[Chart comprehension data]
%%

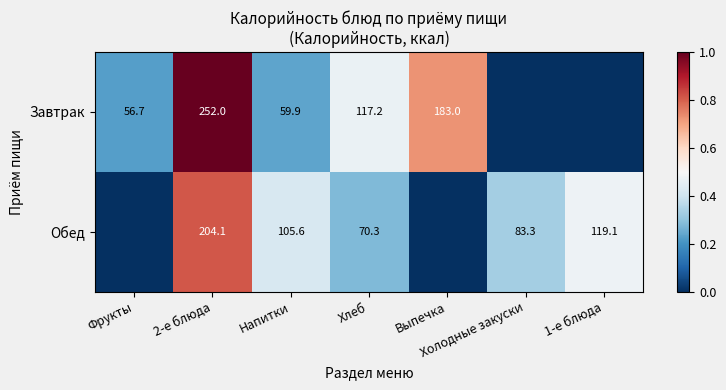

Which series changed the most between 2-е блюда and Напитки?

Завтрак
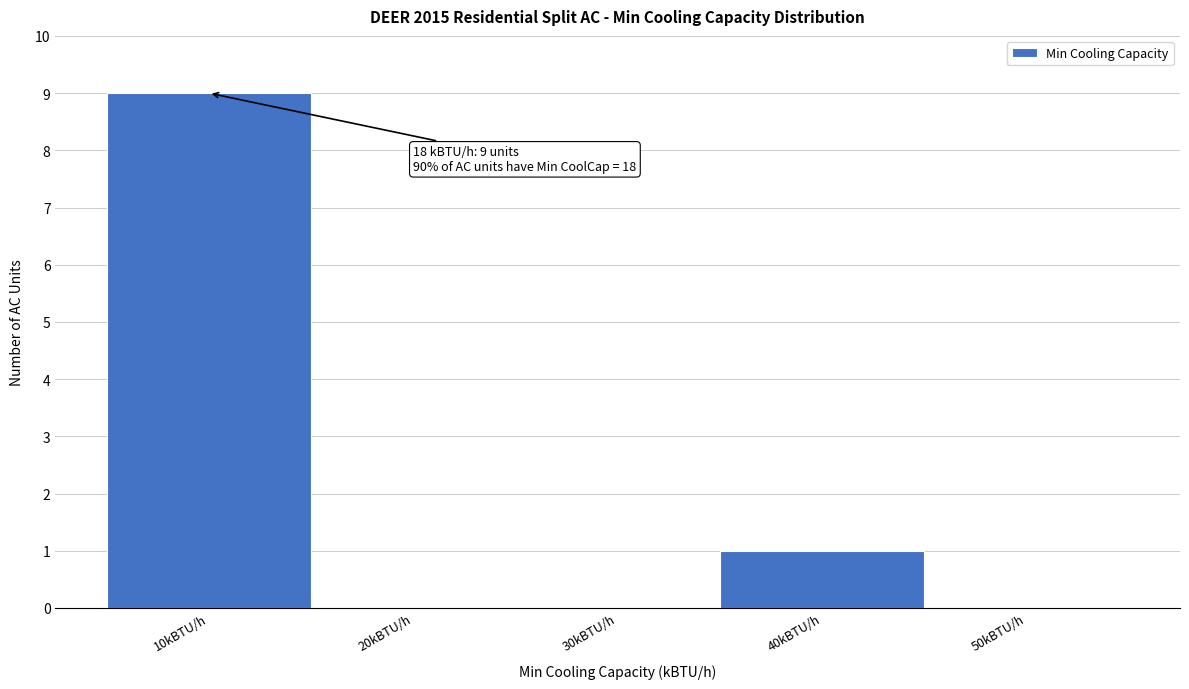

Reading right to left, what are all the values shown in this chart?

50kBTU/h=0	40kBTU/h=1	30kBTU/h=0	20kBTU/h=0	10kBTU/h=9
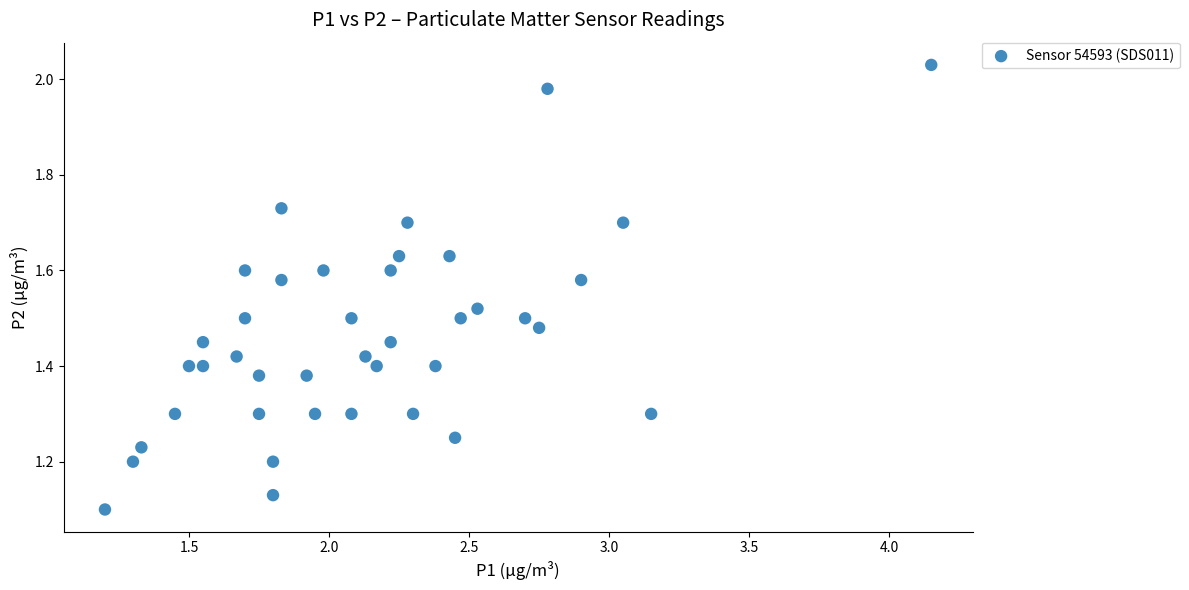

What is the range of Y values (max minus min)?

0.9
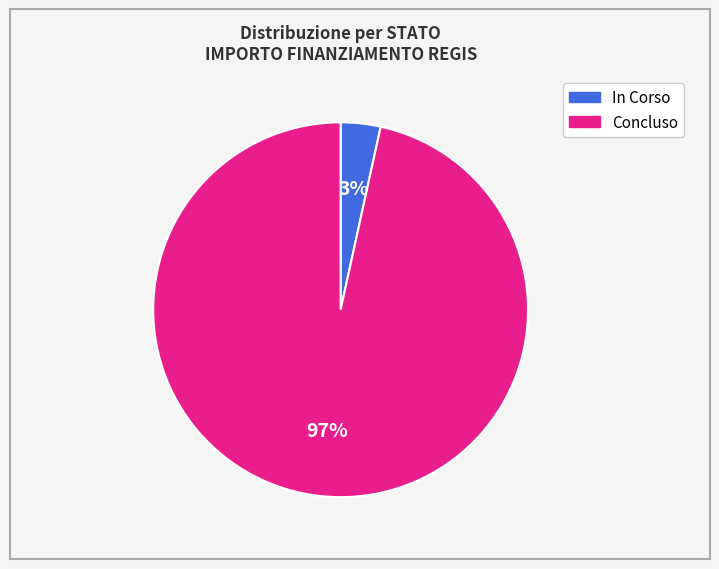

Which category has the smallest portion of the pie?

In Corso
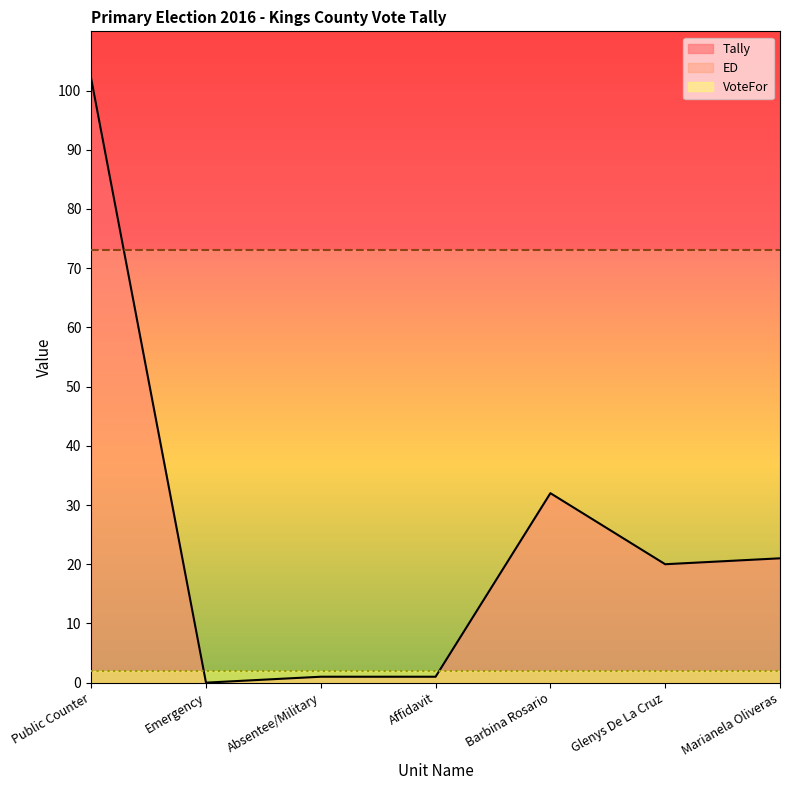

Rank the series at Public Counter from highest to lowest value.

Tally, ED, VoteFor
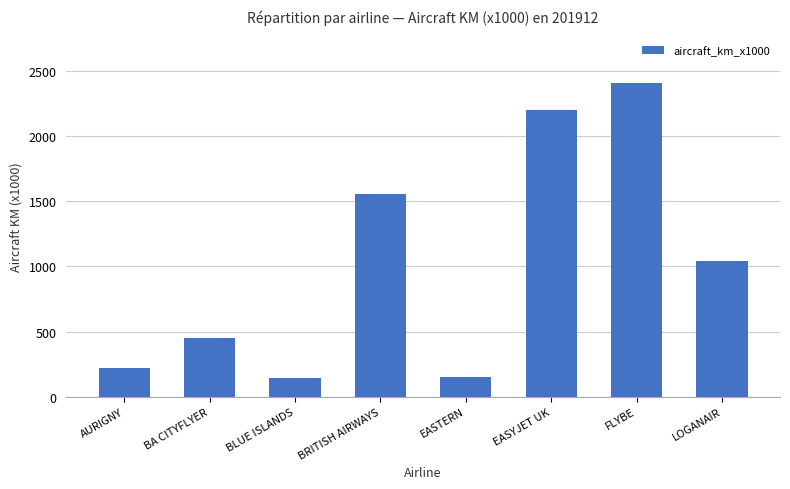

What is the label of the 3rd bar from the left?

BLUE ISLANDS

%%

* _Assigned task_: Reproduce all of the lines above verbatim, leaving out the pictures.

* _Response to this exercise_:
Which series changed the most between 2-е блюда and Напитки?

Завтрак

Reading right to left, what are all the values shown in this chart?

50kBTU/h=0	40kBTU/h=1	30kBTU/h=0	20kBTU/h=0	10kBTU/h=9

What is the range of Y values (max minus min)?

0.9

Which category has the smallest portion of the pie?

In Corso

Rank the series at Public Counter from highest to lowest value.

Tally, ED, VoteFor

What is the label of the 3rd bar from the left?

BLUE ISLANDS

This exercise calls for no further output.